Do the eggs look like chickens eggs?
No, sea turtle eggs are not hard like bird eggs but are leathery and pliable. They are a bit larger than a ping pong ball and have a dimple on the surface to allow for expansion. "It's smooth shell shuts in the white and yolk. It keeps the embryo alive in its shell. Supported, fed, un-poisoned, and un-asphyxiated."

"The shelled egg, laid on land, is a kind of private sequestered pool in which a tender, beginning reptile can go through its perishable stages in much the same environment its ancestors lived in. The egg itself is a terrestrial adaption, but the animal it harbors is still aquatic."

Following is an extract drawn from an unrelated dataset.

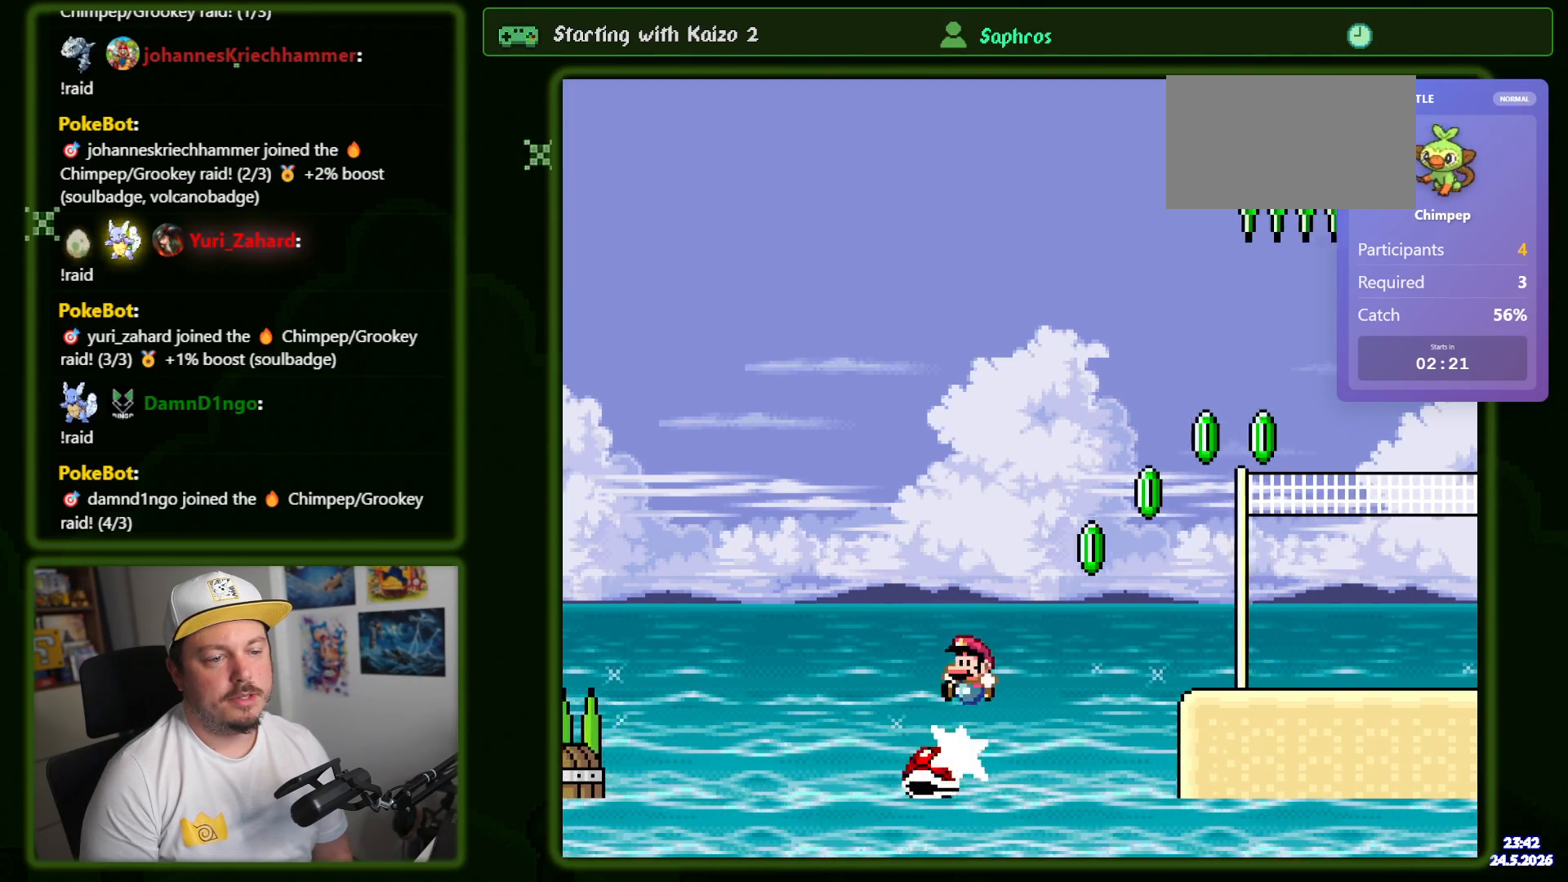
{"buttons": ["Y", "DPAD_RIGHT"], "events": []}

What's the shape of the nest chamber?
"The nest a sea turtle digs is an elegantly designed, flask shaped, slightly lopsided, spherical chamber that communicates with the surface by a narrow neck. Even if the turtle could carry more eggs to the beach she would have trouble housing the bigger clutch in a proper nest. A proper nest means one with the right conditions of temperature and humidity, as well as one with a roof thick enough to hide the eggs."
How many times does she nest in one season?
The turtle will nest anywhere from 3 to 6 times in one season. The individual clutches are stored inside her body and, in succession, are fertilized and moved into the oviduct to develop internally for about 12 -13 days, forming the shell, before she can come ashore and nest again. It is thought that the dropping of the formed egg into the nest chamber starts the incubation process.
Does the same turtle nest every year?
Sea turtles do not nest every year. The normal period between nesting for the loggerhead is thought to be every other year but every two or three years is common. The abundance of resources that have been available for the turtle to restore herself from her last nesting season plays an important role in determining the nesting cycle. This pattern of nesting  is called modulated reproductive periodicity.
Do animals dig up the eggs and eat them?
"By chance or adaptive arrangement, a turtle nest is safe from most natural enemies during the greater part of the ~50 to ~60 day incubation period. The egg eaters are a menace while the eggs are being laid and for a day or two afterwards. After that however there follows a peaceful period when no animal seems to be able to locate turtle eggs in the nest."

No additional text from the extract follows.